Book Read Free

The Doll in the Garden

Page 2

by Mary Downing Hahn


  But where had he gone? How had he just disappeared? Little goose bumps chased themselves up and down my neck as I tried to convince myself that Kristi was teasing me. She’d watched me go into the garden, she’d probably seen the white cat, and she’d wanted to scare me with ghost stories. That’s all there was to it.

  …

  By the time Mom came home, I was thinking more about pizza than the garden or the white cat. When I heard her car in the driveway, I leaned over the porch railing to watch her balancing the pizza box and a couple of cans of soda.

  “Do you need any help?” I called.

  Mom shook her head, but I ran down to meet her anyway and took the sodas. The pizza smelled so wonderful I could almost taste the gooey, melted cheese and the hot tomato sauce.

  Making ourselves comfortable on the steps, we divided the pizza. The sun had sunk behind the mountains, but the sky was still pink and the shadow of the garden stretched halfway across the lawn. The first star hung just below the moon. Crickets chirped from their hiding places, and a mockingbird sang a long, lovely serenade from the tree in Kristi’s yard.

  “Baltimore was like an oven,” Mom said after we’d eaten enough pizza to take the edge off our appetites. “I was caught right in the middle of rush hour, and the traffic was awful.”

  “They don’t have rush hour here,” I told her. “Not enough people.”

  “Not enough rush either,” Mom said. “Just peace and quiet.”
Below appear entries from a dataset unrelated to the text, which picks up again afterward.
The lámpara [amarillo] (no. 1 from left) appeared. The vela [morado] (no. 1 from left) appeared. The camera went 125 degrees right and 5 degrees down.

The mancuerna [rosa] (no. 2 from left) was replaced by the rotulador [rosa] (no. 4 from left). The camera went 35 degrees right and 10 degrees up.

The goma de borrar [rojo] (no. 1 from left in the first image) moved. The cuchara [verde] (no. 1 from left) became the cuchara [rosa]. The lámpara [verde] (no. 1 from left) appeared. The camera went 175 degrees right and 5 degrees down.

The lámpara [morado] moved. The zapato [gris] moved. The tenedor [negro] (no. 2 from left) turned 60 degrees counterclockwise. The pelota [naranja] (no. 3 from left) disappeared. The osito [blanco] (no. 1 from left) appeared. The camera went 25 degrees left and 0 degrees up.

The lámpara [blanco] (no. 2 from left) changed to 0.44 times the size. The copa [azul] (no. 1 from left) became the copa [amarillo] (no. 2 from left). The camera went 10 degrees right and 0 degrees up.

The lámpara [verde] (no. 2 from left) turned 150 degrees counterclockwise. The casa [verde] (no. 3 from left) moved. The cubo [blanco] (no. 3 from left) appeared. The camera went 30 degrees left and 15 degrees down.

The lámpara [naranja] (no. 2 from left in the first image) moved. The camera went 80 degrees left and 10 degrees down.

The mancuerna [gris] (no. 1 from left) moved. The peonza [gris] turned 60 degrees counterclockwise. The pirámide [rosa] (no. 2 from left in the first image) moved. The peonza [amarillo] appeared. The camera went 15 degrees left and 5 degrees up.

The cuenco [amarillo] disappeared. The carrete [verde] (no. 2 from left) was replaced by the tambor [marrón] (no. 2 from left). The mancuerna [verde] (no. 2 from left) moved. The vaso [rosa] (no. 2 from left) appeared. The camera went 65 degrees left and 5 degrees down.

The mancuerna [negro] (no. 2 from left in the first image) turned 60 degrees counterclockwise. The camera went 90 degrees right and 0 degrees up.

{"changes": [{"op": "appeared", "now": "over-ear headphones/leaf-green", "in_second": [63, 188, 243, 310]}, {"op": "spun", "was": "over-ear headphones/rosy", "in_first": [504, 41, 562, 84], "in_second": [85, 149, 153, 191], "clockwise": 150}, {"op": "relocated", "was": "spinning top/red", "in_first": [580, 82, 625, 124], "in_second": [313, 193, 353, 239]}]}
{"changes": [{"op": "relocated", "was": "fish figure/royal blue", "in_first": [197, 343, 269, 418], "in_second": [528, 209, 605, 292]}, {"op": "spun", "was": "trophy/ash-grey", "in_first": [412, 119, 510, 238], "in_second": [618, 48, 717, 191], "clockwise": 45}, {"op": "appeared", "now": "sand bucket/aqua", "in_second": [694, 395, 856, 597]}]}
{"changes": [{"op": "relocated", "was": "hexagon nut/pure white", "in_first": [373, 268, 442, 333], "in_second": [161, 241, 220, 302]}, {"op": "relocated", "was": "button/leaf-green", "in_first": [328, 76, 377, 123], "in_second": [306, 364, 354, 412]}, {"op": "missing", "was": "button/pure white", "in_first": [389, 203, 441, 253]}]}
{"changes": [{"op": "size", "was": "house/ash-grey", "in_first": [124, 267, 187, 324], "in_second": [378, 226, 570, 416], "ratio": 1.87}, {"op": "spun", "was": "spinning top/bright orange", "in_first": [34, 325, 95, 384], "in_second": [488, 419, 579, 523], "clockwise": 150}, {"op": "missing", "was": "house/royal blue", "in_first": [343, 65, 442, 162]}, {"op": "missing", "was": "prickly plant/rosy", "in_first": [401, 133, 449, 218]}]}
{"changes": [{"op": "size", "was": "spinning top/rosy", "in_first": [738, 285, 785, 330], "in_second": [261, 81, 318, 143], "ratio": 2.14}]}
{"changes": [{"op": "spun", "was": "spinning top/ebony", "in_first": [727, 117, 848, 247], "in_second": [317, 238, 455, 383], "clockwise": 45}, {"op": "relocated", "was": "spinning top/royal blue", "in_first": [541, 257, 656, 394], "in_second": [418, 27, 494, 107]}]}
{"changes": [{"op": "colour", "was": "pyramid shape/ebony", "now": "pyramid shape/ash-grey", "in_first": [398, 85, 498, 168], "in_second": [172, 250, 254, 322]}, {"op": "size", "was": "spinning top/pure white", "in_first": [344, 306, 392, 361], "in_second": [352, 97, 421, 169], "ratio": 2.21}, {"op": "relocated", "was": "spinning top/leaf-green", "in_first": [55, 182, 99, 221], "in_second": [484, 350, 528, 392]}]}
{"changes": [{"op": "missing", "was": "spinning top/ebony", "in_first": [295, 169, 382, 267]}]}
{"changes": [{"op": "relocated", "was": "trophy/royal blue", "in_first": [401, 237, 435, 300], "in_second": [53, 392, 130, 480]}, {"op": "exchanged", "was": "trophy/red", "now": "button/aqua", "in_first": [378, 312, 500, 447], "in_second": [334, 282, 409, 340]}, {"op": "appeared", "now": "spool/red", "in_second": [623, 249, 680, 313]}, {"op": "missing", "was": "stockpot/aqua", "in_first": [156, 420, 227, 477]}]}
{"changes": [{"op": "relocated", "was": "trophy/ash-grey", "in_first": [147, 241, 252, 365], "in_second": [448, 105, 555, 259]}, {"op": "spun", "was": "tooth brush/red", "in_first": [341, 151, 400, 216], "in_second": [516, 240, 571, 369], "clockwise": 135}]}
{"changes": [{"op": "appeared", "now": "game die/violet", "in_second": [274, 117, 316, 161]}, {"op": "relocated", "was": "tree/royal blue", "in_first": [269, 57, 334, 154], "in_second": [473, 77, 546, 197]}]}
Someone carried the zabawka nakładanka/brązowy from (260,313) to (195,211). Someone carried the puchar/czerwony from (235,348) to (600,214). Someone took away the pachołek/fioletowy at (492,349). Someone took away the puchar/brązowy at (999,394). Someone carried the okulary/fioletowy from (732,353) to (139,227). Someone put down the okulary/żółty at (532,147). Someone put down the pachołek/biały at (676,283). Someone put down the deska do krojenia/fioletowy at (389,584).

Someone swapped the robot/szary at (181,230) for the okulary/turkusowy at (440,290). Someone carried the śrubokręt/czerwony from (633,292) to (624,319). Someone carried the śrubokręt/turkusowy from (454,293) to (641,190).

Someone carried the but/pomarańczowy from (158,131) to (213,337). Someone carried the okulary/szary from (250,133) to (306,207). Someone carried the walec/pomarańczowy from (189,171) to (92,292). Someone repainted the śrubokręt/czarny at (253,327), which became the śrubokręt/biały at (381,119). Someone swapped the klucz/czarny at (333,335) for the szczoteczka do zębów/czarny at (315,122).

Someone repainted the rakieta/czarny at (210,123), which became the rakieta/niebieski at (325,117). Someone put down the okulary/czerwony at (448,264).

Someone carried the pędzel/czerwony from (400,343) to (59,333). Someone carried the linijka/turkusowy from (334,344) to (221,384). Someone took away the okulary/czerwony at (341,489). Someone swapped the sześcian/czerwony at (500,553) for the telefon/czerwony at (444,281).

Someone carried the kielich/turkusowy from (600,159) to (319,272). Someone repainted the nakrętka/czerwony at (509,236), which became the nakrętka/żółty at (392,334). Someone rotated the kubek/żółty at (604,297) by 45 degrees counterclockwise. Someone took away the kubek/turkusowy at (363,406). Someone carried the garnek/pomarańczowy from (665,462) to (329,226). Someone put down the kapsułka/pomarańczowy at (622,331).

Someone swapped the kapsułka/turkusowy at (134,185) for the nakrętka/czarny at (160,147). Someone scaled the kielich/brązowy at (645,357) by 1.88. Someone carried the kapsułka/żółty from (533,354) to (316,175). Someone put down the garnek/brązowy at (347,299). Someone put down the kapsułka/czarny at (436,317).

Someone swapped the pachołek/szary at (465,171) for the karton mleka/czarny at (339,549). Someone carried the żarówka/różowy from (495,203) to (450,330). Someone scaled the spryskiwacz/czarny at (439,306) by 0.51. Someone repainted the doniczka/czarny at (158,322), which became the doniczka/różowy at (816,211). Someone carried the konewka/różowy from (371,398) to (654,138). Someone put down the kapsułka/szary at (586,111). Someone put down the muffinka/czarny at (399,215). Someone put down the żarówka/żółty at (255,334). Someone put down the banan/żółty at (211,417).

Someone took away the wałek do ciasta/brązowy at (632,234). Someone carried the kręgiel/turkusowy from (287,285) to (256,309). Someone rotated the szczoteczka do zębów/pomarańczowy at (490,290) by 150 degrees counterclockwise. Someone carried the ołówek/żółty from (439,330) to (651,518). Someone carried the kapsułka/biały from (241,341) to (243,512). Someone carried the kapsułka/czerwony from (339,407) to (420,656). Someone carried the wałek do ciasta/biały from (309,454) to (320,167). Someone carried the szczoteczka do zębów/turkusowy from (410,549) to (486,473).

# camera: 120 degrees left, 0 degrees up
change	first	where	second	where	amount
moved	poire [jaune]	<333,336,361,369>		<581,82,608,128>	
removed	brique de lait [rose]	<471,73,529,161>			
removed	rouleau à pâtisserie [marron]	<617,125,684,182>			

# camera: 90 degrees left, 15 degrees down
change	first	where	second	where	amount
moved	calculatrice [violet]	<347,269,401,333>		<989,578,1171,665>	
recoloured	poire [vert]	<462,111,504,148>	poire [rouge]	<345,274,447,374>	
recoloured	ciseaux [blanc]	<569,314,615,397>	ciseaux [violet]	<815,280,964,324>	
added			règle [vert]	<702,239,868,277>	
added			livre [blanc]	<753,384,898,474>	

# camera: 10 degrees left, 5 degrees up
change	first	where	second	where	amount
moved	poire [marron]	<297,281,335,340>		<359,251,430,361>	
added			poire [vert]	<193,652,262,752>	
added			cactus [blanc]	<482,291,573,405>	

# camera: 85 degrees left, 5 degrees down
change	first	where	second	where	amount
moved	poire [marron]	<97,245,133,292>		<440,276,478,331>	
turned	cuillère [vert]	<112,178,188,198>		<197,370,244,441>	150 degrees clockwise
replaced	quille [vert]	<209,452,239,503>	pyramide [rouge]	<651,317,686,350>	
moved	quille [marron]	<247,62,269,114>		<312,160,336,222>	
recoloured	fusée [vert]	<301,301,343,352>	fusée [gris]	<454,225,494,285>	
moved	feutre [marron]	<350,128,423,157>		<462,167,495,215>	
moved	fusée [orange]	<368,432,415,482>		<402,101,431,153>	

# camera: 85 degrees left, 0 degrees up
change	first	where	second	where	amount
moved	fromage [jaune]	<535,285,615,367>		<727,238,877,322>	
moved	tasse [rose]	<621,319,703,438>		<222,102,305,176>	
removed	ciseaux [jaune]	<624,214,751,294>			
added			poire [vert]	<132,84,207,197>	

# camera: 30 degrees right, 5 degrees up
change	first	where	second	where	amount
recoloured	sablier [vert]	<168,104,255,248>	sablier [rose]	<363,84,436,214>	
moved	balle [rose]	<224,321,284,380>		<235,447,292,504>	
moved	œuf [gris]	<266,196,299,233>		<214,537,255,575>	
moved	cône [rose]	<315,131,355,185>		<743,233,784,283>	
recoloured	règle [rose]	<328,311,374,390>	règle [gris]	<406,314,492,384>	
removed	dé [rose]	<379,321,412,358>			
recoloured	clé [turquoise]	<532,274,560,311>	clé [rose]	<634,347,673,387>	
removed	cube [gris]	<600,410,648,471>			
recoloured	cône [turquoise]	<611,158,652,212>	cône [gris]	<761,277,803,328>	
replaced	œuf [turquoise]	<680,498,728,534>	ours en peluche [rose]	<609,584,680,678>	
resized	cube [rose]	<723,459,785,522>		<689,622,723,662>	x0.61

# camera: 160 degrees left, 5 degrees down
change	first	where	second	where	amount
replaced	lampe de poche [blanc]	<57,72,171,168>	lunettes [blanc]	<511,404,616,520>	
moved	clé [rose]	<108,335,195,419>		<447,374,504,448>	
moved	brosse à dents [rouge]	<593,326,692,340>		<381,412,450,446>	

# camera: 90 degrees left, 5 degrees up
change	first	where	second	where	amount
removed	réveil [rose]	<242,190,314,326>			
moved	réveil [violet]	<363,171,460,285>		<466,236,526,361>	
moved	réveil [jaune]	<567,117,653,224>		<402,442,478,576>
  I chewed my last piece of pizza and wondered if I should tell Mom what I’d learned from Kristi. I opened my mouth, but when I started talking I told her about meeting Kristi instead. Why ruin a beautiful evening talking about ghosts?

  “Maybe you’ll make friends with Kristi’s mother,” I said.

  “I didn’t come here to make friends, sweetie,” Mom said. “I have to finish my dissertation so I can get a job teaching. The money Daddy left won’t last forever.”

  I nodded, but I didn’t agree with her. Like me, Mom had been sad for too long. She needed somebody to cheer her up, to make her happy again. I wanted her to smile and laugh and joke the way she used to before Daddy got sick.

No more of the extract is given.